Text section:
* * *

Special considerations
Databases (PostgreSQL, MySQL, MongoDB)
Database compression on ZFS is powerful but requires understanding the interaction between
ZFS's block-level compression and the database's page/record format. The key variable is
recordsize.
recordsize and database page alignment
PostgreSQL uses 8K pages. MySQL/InnoDB uses 16K pages. MongoDB's WiredTiger uses 32K or 64K blocks.
If ZFS's recordsize matches the database's page size, each ZFS block contains exactly
one database page — which compresses and decompresses independently. This avoids read-modify-write
amplification and gives the best compression ratio because the compressor sees a coherent data structure.
Recommendation: Set recordsize=8k for PostgreSQL,
recordsize=16k for MySQL/InnoDB, recordsize=64k for MongoDB. Always use
compression=lz4 for databases — the speed advantage over zstd matters for latency-sensitive
workloads.

* * *

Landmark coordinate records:
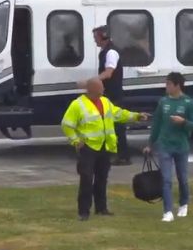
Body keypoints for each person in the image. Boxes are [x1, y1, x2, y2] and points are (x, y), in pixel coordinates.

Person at [61, 78, 148, 221]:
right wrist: (75, 140)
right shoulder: (77, 105)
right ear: (91, 90)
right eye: (100, 88)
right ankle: (83, 212)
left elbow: (119, 114)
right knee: (87, 179)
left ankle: (101, 208)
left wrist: (136, 116)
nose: (103, 90)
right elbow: (66, 124)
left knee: (102, 178)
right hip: (88, 147)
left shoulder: (105, 102)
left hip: (104, 146)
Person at [144, 72, 193, 223]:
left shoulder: (188, 102)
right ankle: (167, 211)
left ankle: (183, 204)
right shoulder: (163, 102)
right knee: (166, 179)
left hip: (181, 145)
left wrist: (183, 122)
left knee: (182, 178)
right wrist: (150, 144)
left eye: (168, 84)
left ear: (177, 85)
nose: (166, 86)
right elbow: (156, 124)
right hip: (164, 145)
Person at [93, 26, 132, 166]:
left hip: (114, 95)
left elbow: (109, 72)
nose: (95, 41)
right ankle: (111, 153)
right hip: (108, 94)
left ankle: (123, 155)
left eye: (96, 37)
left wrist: (94, 80)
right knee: (109, 125)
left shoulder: (111, 53)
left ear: (103, 37)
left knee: (118, 126)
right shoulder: (104, 52)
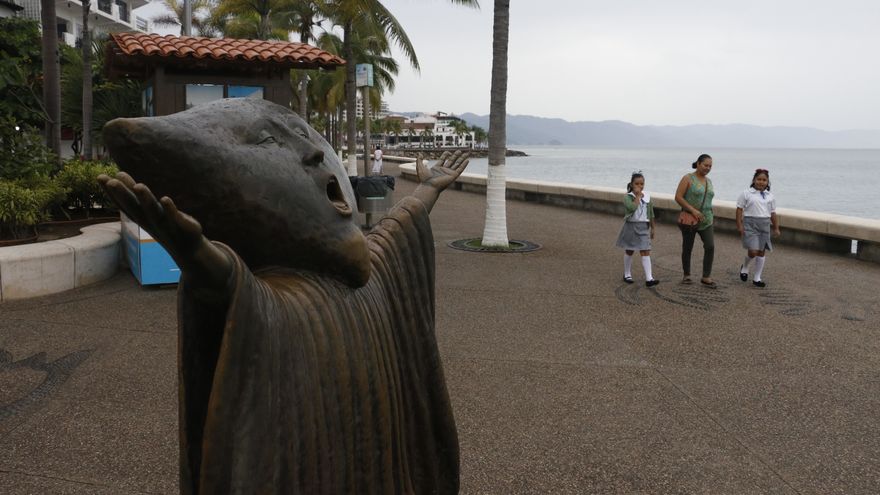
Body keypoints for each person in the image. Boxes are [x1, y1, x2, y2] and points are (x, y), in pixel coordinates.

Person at [675, 153, 716, 287]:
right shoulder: (688, 178)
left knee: (710, 246)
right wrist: (693, 210)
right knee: (688, 247)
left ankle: (706, 276)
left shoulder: (709, 181)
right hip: (690, 219)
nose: (707, 168)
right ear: (698, 164)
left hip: (707, 220)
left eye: (710, 166)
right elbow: (678, 197)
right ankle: (687, 275)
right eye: (705, 165)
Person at [736, 168, 780, 287]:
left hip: (764, 225)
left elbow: (773, 213)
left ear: (767, 182)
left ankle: (757, 278)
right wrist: (739, 225)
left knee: (761, 251)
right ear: (754, 180)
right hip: (750, 224)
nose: (761, 182)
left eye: (764, 180)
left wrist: (776, 228)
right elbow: (739, 209)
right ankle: (745, 267)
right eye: (759, 179)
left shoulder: (770, 196)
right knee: (753, 251)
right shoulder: (746, 193)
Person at [615, 171, 659, 287]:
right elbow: (631, 208)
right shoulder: (627, 197)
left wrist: (653, 228)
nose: (640, 186)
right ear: (632, 184)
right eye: (637, 184)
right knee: (629, 250)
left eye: (642, 184)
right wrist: (638, 197)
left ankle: (649, 278)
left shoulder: (648, 197)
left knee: (646, 250)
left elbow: (651, 213)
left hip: (643, 227)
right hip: (631, 226)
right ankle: (627, 274)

* * *

Activity list:
[a] Based on the ZFS database compression section, decide whether each statement agrees with it: (i) PostgreSQL uses 16K pages. (ii) When recordsize matches the database page size, each ZFS block holds exactly one database page. (iii) The section recommends zstd compression for databases. Answer yes or no for each, quoting the words that decide it.
[b] Answer these questions from the ZFS database compression section:
(i) What page size does MySQL/InnoDB use?
(ii) What does the section name as the key variable?
(iii) What recordsize does it recommend for MongoDB?
[c] Write a continuation of the ZFS database compression section, picking up after its final sentence.

Answers:
[a]
(i) No: "PostgreSQL uses 8K pages."
(ii) Yes: "If ZFS's recordsize matches the database's page size, each ZFS block contains exactly one database page"
(iii) No: "Always use compression=lz4 for databases"

[b]
(i) 16K
(ii) recordsize
(iii) recordsize=64k

[c]
# PostgreSQL dataset
zfs create -o compression=lz4 -o recordsize=8k \
-o primarycache=metadata -o atime=off \
-o logbias=throughput tank/postgres
# MySQL/InnoDB dataset
zfs create -o compression=lz4 -o recordsize=16k \
-o primarycache=metadata -o atime=off \
tank/mysql
# MongoDB (WiredTiger) dataset
zfs create -o compression=lz4 -o recordsize=64k \
-o atime=off tank/mongodb
Virtual machines
VM disk images are mixed-content: the guest OS has system files (compressible), databases (compressible), and potentially media (incompressible). ZFS compresses each block independently, so compressible blocks get compressed and incompressible blocks get the early abort. On a typical Linux guest, expect 1.5–2.5x compression ratio.
# VM storage dataset — zvol with 64K block size
zfs create -V 100G -o compression=lz4 -o volblocksize=64k tank/vms/web-01
# For Proxmox/libvirt with raw volumes
zfs create -o compression=lz4 -o recordsize=64k tank/vms
# Check actual VM compression savings
zfs get compressratio,logicalused,used tank/vms/web-01
# NAME PROPERTY VALUE SOURCE
# tank/vms/web-01 compressratio 2.14x -
# tank/vms/web-01 logicalused 52.3G -
# tank/vms/web-01 used 24.4G -
Media files (photos, video, music)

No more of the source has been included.